In this case, starting in October 2022, the company began focusing acquisition on customer personas that it hypothesized were a better fit for the product, and the effort paid off. (Keep in mind that some of the discontinuities may be statistical noise, but this is less likely with larger cohorts or persistent discontinuities.)
Another useful transformation is to divide each raw GMV number by its underlying number of active users to yield GMV per active user (GPAU), which we can further transform into GPAU retention using the same method as above. In this context, “active user” refers to a new or retained user who transacted that month.
For example, if a cohort spent $1000 in a given month and 10 users out of that cohort transacted that month, then GPAU would be $100. This analysis helps us understand customer behavior at a granular level: not just how aggregate cohort behavior is evolving over time, but whether that evolution is driven by retained users spending more (or less) than they initially did.

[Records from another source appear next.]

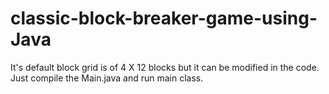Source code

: # classic-block-breaker-game-using-Java

It's default block grid is of 4 X 12 blocks but it can be modified in the code.
Just compile the Main.java and run main class.
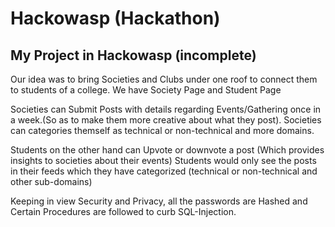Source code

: # Hackowasp (Hackathon)
My Project in Hackowasp (incomplete)
-------------------------------
Our idea was to bring Societies and Clubs under one roof to connect them to students of a college.
We have Society Page and Student Page

Societies can Submit Posts with details regarding Events/Gathering once in a week.(So as to make them more creative about what they post).
Societies can categories themself as technical or non-technical and more domains.

Students on the other hand can Upvote or downvote a post (Which provides insights to societies about their events)
Students would only see the posts in their feeds which they have categorized (technical or non-technical and other sub-domains)

Keeping in view  Security and Privacy, all the passwords are Hashed and Certain Procedures are followed to curb SQL-Injection.

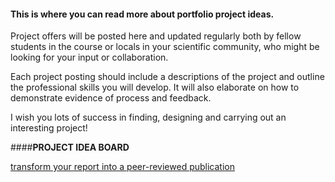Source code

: #### This is where you can read more about portfolio project ideas.
Project offers will be posted here and updated regularly both by fellow students in the course or locals in your scientific community, who might be looking for your input or collaboration. 

Each project posting should include a descriptions of the project and outline the professional skills you will develop. It will also elaborate on how to demonstrate evidence of process and feedback.

I wish you lots of success in finding, designing and carrying out an interesting project!

####**PROJECT IDEA BOARD**

[transform your report into a peer-reviewed publication](https://vulifesciences.github.io/peer-reviewed-publication/)

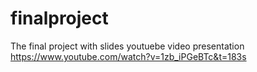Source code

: # finalproject
The final project with slides
youtuebe video presentation
https://www.youtube.com/watch?v=1zb_iPGeBTc&t=183s

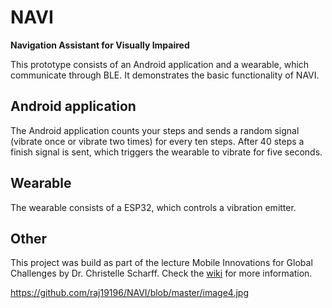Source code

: # NAVI

**Navigation Assistant for Visually Impaired**

This prototype consists of an Android application and a wearable, which communicate through BLE. It demonstrates the basic functionality of NAVI. 

## Android application

The Android application counts your steps and sends a random signal (vibrate once or vibrate two times) for every ten steps. After 40 steps a finish signal is sent, which triggers the wearable to vibrate for five seconds.

## Wearable

The wearable consists of a ESP32, which controls a vibration emitter. 

## Other

This project was build as part of the lecture Mobile Innovations for Global Challenges by Dr. Christelle Scharff. Check the [wiki](https://github.com/AkshayMehta78/NAVI/wiki) for more information.


https://github.com/raj19196/NAVI/blob/master/image4.jpg
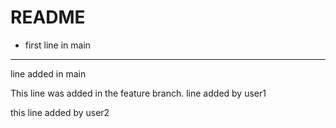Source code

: # README
- first line in main
 ---
 line added in main
 
 This line was added in the feature branch.
line added by user1


this line added by user2

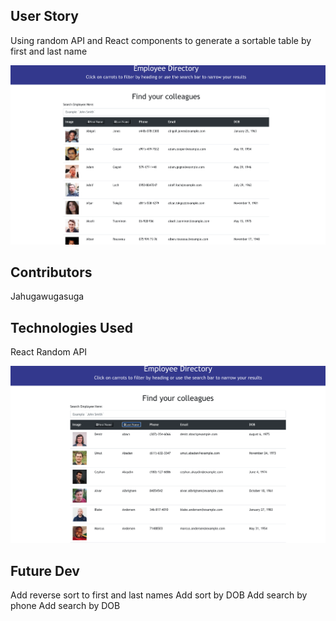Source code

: ## User Story
Using random API and React components to generate a sortable table by first and last name

![mainpage](./src/mainpage.png)

## Contributors
Jahugawugasuga

## Technologies Used
React 
Random API

![sortedtable](./src/sortlast.png)

## Future Dev
Add reverse sort to first and last names
Add sort by DOB
Add search by phone
Add search by DOB
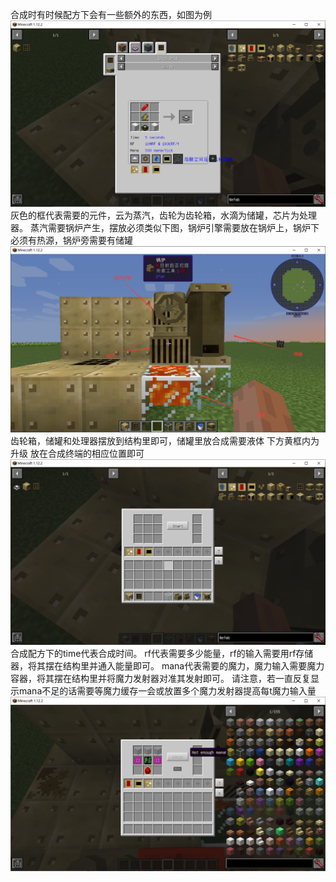 合成时有时候配方下会有一些额外的东西，如图为例
![Example](1.png)
灰色的框代表需要的元件，云为蒸汽，齿轮为齿轮箱，水滴为储罐，芯片为处理器。
蒸汽需要锅炉产生，摆放必须类似下图，锅炉引擎需要放在锅炉上，锅炉下必须有热源，锅炉旁需要有储罐
![Example](2.png)
齿轮箱，储罐和处理器摆放到结构里即可，储罐里放合成需要液体
下方黄框内为升级
放在合成终端的相应位置即可
![Example](3.png)
合成配方下的time代表合成时间。
rf代表需要多少能量，rf的输入需要用rf存储器，将其摆在结构里并通入能量即可。
mana代表需要的魔力，魔力输入需要魔力容器，将其摆在结构里并将魔力发射器对准其发射即可。
请注意，若一直反复显示mana不足的话需要等魔力缓存一会或放置多个魔力发射器提高每t魔力输入量
![Example](4.png)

Scanning down a given column lets us see the evolution of GPAU and GPAU retention across cohorts, on an apples to apples basis. Ideally, we should see these metrics ticking up cohort-over-cohort for the same reasons described above: improvements to product/UX; broadening our offerings; better targeting; and increased liquidity.
Indeed, we see in this case that while users have consistently spent $150-200 in Month 0 over the last year, the users in more recent cohorts who retain in Month 1 onward are spending more (in absolute dollar terms and as a percent of Month 0 spend) than comparable users in older cohorts. In fact, some retained users in recent cohorts are spending many multiples of their Month 0 spend in subsequent months. We should try very hard to understand who these users are, why they not only retain but spend increasing amounts with us over time, and how to find more of them.
Lastly, returning to stacked GMV data (the first table set), we can divide the sum of each column by the corresponding sum in the Month 0 column to yield weighted average net GMV retention. For example, to calculate weighted average net GMV retention for Month 15, divide the sum of the two data points in that column ($296 + $715) by the the sum of the two corresponding data points in the Month 0 column ($1,648 + $3,760), yielding 19%.
This analysis allows us to compare ourselves against common net GMV retention benchmarks, which helps us understand the health of our business aggregated across cohorts (thus smoothing out statistical noise), and how a future investor might evaluate us relative to similar business models.
These benchmarks from a16z show that the average marketplace in their dataset achieves Month 1, Month 3, Month 6, and Month 12 demand-side retention of 66%, 57%, 50%, and 30%, respectively; it appears our business has some work to do to achieve and surpass these; though we can be comforted that our recent cohorts are closer to the mark, and still showing signs of improvement.
From forecasting unit economics, to measuring ROI on growth and efficiency initiatives, to honing your ideal customer profile and understanding how you stack up against similar businesses, there are few exercises that generate more actionable insights for your business than cohort retention analysis. While this article only scratches the surface, I hope it gives you a starting point to incorporate this type of analysis into your regular management practice.